[MATERIAL SHOWN]

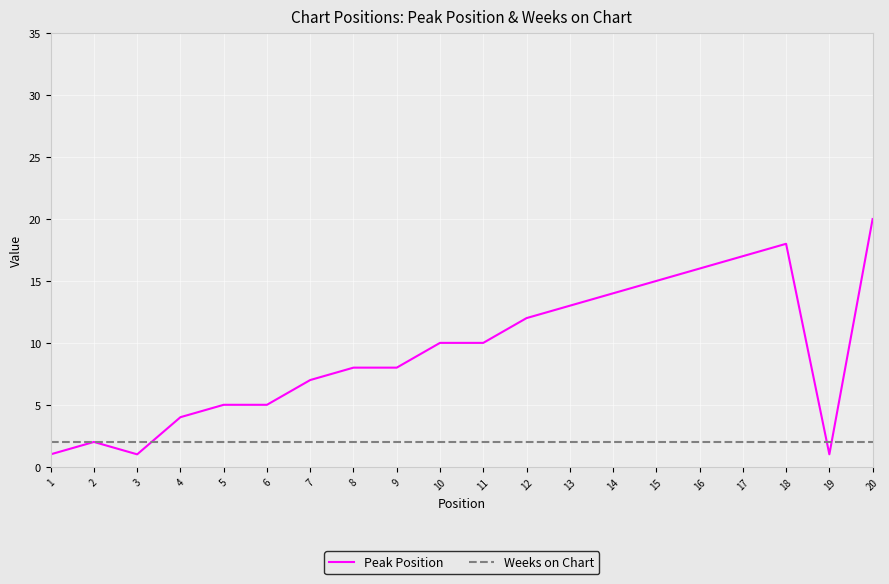

What is the value of the Weeks on Chart point at the 18th from the left?

2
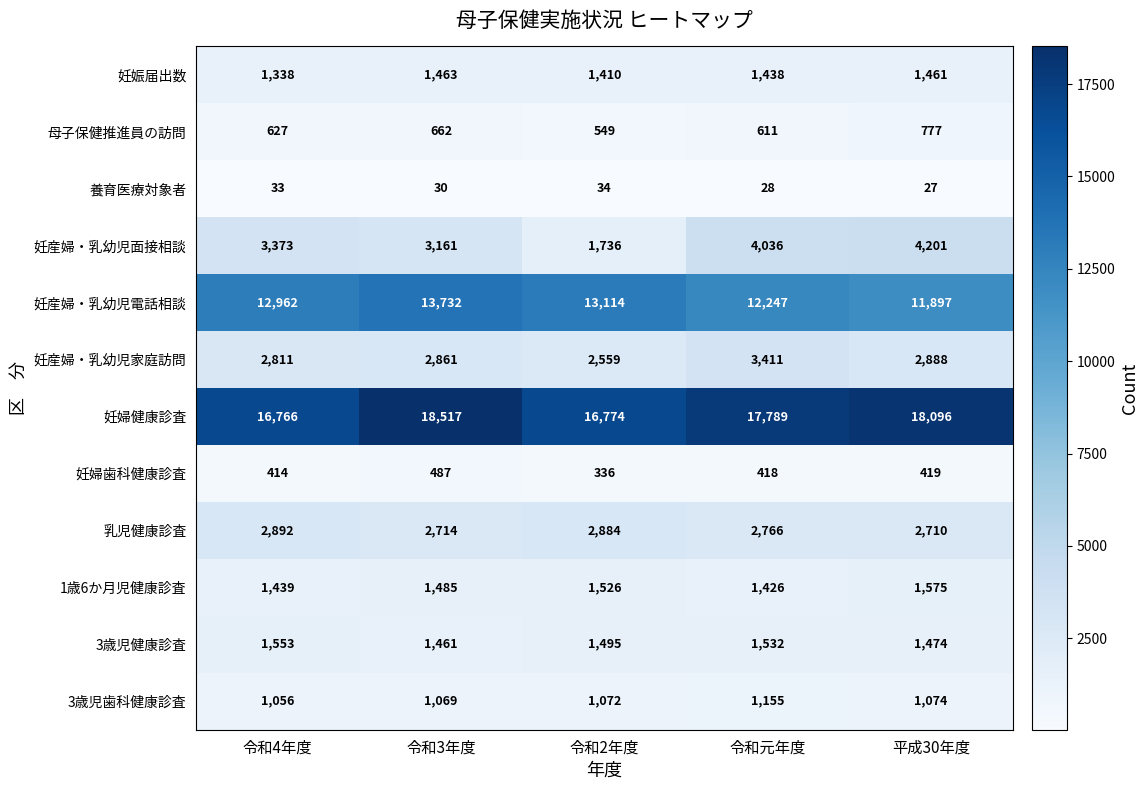

What is the sum of all 妊産婦・乳幼児家庭訪問 values?

14530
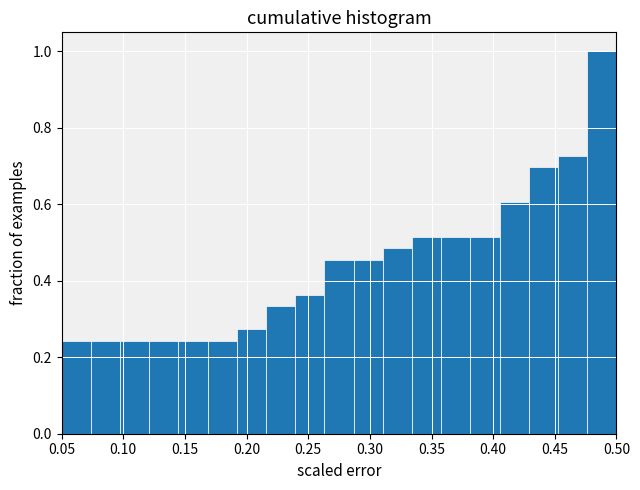

Reading left to right, list every bar in this chart as the range it spans on the x-axis followed by its height. Neither the bar edges nor the heights are printed on the chart, so give them approximately, as read against the axes.

0.050 to 0.075: 0.24
0.075 to 0.095: 0.24
0.095 to 0.120: 0.24
0.120 to 0.145: 0.24
0.145 to 0.170: 0.24
0.170 to 0.190: 0.24
0.190 to 0.215: 0.28
0.215 to 0.240: 0.34
0.240 to 0.265: 0.36
0.265 to 0.285: 0.46
0.285 to 0.310: 0.46
0.310 to 0.335: 0.48
0.335 to 0.360: 0.52
0.360 to 0.380: 0.52
0.380 to 0.405: 0.52
0.405 to 0.430: 0.60
0.430 to 0.455: 0.70
0.455 to 0.475: 0.72
0.475 to 0.500: 1.00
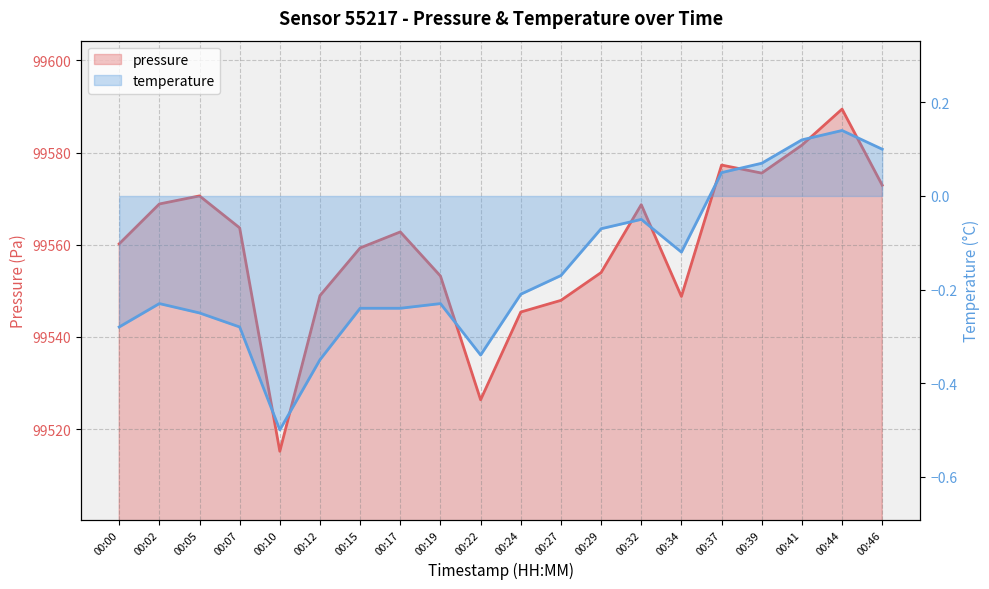

Is the value of pressure at 00:07 greater than the value of temperature at 00:44?

Yes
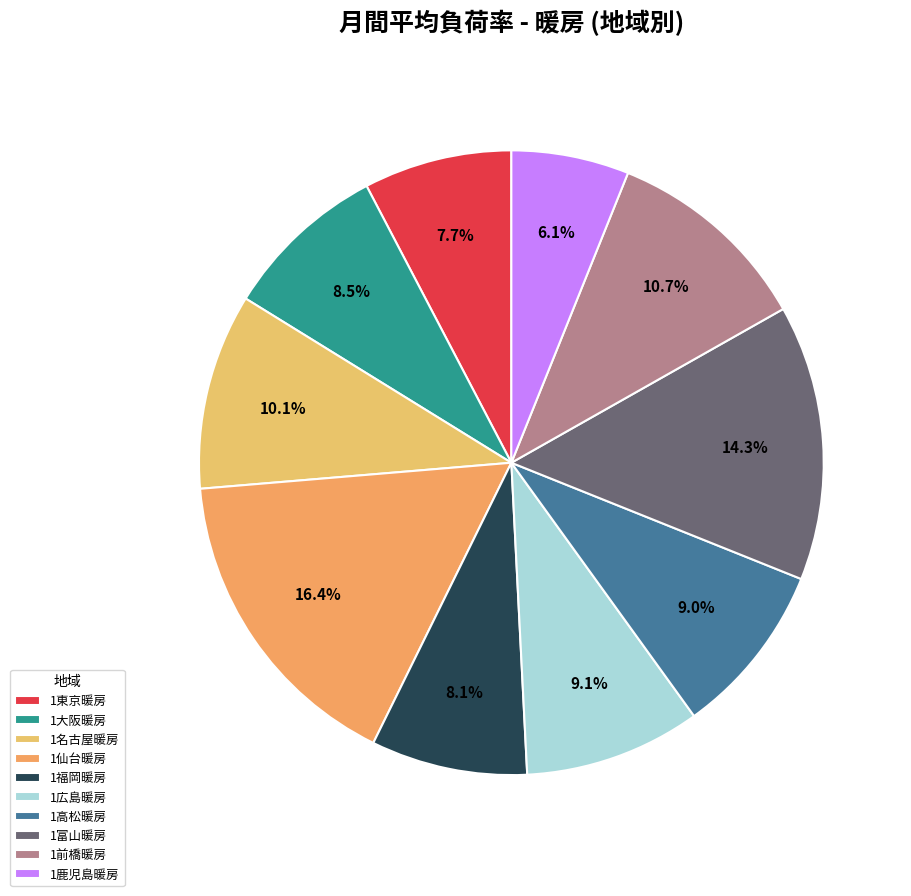

To the nearest percent, what is the difference between the largest and smallest slice percentages?

10%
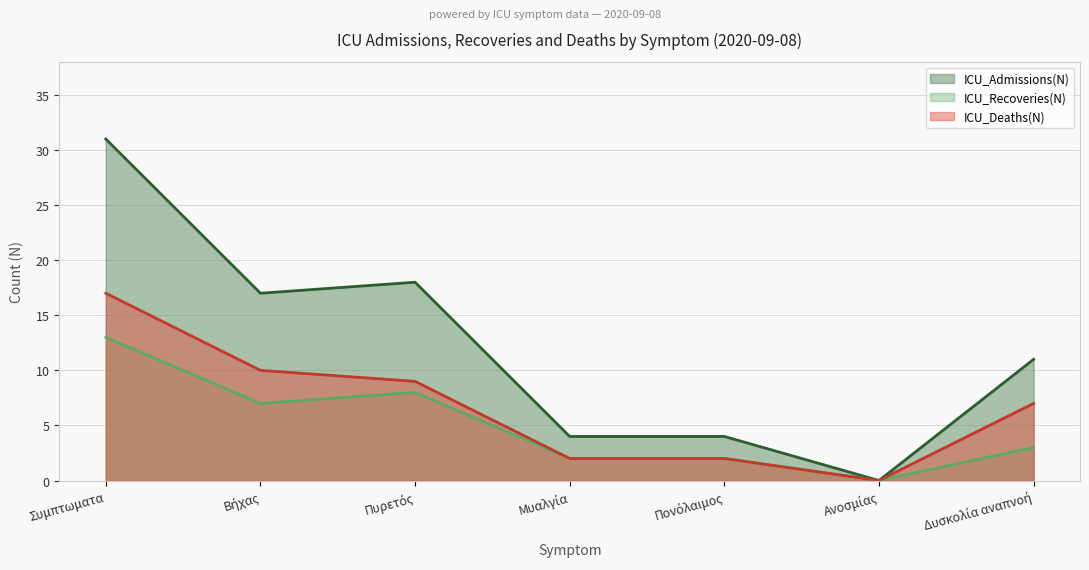

Where does the ICU_Admissions(N) series first go above 11?

Συμπτωματα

[/MATERIAL SHOWN]

TASK
Retype all of the material above word for word, leaving out the pictures.

OUTPUT FOR THIS TASK
What is the value of the Weeks on Chart point at the 18th from the left?

2

What is the sum of all 妊産婦・乳幼児家庭訪問 values?

14530

Reading left to right, list every bar in this chart as the range it spans on the x-axis followed by its height. Neither the bar edges nor the heights are printed on the chart, so give them approximately, as read against the axes.

0.050 to 0.075: 0.24
0.075 to 0.095: 0.24
0.095 to 0.120: 0.24
0.120 to 0.145: 0.24
0.145 to 0.170: 0.24
0.170 to 0.190: 0.24
0.190 to 0.215: 0.28
0.215 to 0.240: 0.34
0.240 to 0.265: 0.36
0.265 to 0.285: 0.46
0.285 to 0.310: 0.46
0.310 to 0.335: 0.48
0.335 to 0.360: 0.52
0.360 to 0.380: 0.52
0.380 to 0.405: 0.52
0.405 to 0.430: 0.60
0.430 to 0.455: 0.70
0.455 to 0.475: 0.72
0.475 to 0.500: 1.00

Is the value of pressure at 00:07 greater than the value of temperature at 00:44?

Yes

To the nearest percent, what is the difference between the largest and smallest slice percentages?

10%

Where does the ICU_Admissions(N) series first go above 11?

Συμπτωματα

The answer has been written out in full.